How central Vietnam can ease pain of natural disasters

17/12/2025 17:39

For central Vietnam to truly ‘live with floods,’ it needs fundamental, long-term solutions built on three key pillars, including reorganizing living space, restoring natural ecosystems, and strengthening community capacity.

How central Vietnam can ease pain of natural disasters- Ảnh 1.

A house of 44-year-old Tran Thi Ly in Phu My Dong Commune, Gia Lai Province, south-central Vietnam collapses after its foundation was eroded by sea waves during storm Kalmaegi, the 13th storm to hit the East Vietnam Sea in 2025. Photo: Tan Luc / Tuoi Tre

Many residential areas, schools, medical facilities, and even town centers across the region are located in zones with extremely high disaster risk.

Landslides, flash floods, and coastal erosion have turned some communities into persistent danger hotspots.

An urgent priority is the relocation of households from high-risk areas.

Resettlement must go hand in hand with livelihoods, ensuring access to farmland, administrative centers, schools, hospitals, and industrial parks.

At the same time, authorities should strictly prohibit the allocation of new residential or production land in areas already identified as high-risk.

Natural disasters are unpredictable, making human preparedness essential.

Vietnam needs a multi-level early warning system from national to provincial and commune levels, integrating satellite data, weather radar, and automated rainfall sensors.

It is also important to upgrade transport infrastructure and flood drainage systems, while solid community flood shelters, which are elevated and capable of accommodating hundreds of people, should be built in every low-lying commune.

Besides, disaster preparedness skills should be incorporated into school curricula, with annual evacuation drills at the commune level.

The introduction of mandatory disaster insurance for housing and assets in high-risk areas should also be considered, with state support for insurance premiums for poor households.

Central Vietnam can reduce disaster-related losses through comprehensive changes from planning, forests and infrastructure to livelihoods.

Environmental restoration is equally critical.

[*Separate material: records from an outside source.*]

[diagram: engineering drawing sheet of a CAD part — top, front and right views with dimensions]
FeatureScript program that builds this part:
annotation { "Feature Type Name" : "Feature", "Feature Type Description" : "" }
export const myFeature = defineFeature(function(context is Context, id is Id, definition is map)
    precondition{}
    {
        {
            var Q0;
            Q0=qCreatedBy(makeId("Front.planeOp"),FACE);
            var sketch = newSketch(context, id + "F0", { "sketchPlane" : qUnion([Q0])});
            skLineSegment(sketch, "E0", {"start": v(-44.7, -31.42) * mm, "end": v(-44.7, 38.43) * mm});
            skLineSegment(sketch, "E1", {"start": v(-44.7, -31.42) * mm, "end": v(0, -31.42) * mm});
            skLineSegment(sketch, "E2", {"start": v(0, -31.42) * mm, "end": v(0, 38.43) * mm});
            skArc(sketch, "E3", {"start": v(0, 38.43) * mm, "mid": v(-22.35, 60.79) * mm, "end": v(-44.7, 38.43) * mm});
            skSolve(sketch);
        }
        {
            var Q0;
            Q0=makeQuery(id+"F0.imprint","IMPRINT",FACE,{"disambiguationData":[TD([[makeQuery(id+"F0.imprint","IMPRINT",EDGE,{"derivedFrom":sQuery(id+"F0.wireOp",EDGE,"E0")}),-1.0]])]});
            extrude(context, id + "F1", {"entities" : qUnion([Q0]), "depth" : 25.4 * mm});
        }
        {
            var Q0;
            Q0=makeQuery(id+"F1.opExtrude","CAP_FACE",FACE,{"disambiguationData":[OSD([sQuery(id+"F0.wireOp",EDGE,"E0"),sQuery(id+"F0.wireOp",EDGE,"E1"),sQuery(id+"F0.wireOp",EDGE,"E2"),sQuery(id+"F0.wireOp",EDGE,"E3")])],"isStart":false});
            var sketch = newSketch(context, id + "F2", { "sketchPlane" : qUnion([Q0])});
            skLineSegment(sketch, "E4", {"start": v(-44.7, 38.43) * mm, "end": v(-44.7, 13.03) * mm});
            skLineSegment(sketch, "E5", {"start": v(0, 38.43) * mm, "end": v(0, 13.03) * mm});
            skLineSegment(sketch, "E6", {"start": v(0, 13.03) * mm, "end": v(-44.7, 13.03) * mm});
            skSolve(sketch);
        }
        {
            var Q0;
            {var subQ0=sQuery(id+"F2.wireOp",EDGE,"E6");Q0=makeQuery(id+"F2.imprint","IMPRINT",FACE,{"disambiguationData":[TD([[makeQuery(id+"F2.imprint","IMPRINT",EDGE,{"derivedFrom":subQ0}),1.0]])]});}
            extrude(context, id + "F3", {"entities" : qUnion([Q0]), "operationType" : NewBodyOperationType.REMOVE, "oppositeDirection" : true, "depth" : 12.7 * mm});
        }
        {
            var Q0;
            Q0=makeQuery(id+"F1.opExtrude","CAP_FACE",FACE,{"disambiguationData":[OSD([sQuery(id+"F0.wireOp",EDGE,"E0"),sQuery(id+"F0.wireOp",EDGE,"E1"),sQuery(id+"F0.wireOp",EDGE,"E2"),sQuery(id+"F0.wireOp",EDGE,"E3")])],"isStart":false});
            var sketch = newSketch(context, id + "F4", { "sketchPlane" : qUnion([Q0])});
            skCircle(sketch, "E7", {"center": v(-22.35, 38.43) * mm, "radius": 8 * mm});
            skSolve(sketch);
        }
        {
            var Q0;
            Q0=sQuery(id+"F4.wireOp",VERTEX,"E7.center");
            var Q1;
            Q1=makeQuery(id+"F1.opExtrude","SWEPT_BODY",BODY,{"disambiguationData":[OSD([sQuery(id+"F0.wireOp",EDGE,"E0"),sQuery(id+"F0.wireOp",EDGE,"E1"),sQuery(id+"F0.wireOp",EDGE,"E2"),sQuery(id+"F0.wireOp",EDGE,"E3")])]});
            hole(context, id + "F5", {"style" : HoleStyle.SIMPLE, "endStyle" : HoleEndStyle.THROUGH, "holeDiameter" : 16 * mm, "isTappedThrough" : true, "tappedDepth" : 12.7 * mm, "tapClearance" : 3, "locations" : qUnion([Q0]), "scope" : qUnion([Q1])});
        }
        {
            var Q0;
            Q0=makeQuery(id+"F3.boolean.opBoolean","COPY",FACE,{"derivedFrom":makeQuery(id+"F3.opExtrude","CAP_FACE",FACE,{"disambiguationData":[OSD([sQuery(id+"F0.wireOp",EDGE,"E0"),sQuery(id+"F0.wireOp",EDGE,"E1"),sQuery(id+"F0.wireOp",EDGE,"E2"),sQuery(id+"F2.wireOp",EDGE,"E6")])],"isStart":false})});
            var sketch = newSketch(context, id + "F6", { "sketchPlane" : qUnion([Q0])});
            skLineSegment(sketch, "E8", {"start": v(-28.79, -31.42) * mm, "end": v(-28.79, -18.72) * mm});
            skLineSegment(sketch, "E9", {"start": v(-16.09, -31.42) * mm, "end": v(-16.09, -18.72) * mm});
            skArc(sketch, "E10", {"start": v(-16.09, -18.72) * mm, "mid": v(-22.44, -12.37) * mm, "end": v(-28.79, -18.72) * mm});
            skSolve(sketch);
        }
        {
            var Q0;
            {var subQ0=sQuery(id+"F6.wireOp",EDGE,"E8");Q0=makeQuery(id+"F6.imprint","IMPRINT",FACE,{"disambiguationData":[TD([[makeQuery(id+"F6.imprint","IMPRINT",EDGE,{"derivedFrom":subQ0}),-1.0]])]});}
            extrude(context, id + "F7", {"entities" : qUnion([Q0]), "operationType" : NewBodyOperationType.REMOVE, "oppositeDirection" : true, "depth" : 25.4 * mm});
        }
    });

Multi-layer native forests should replace single-species acacia and cajuput plantations that burn easily and retain little water.

Small hydropower plants must be reviewed comprehensively, with unsafe projects dismantled or converted into flood-regulation reservoirs under a clear roadmap.

Priority should also be given to the development of multi-purpose reservoirs in upstream river basins such as the Huong, Thu Bon, Ba and Ca rivers, serving both flood control in the rainy season and water storage in the dry season.

Coastal protection requires urgent restoration of mangroves and lagoon systems in areas such as Hue, Quang Tri and the former provinces of Binh Dinh and Phu Yen to weaken storm surges and prevent erosion.

Recent abnormal and intense rainfall and flooding across Da Nang, Gia Lai, Dak Lak, Khanh Hoa, and Lam Dong have resulted in devastating human and economic losses.

According to the Ministry of Agriculture and Environment, as of November 27, widespread floods had left 98 people dead and 10 others missing, destroyed 426 homes, damaged 2,066 others, and inflicted estimated economic losses of VND14.352 trillion (US$545 million).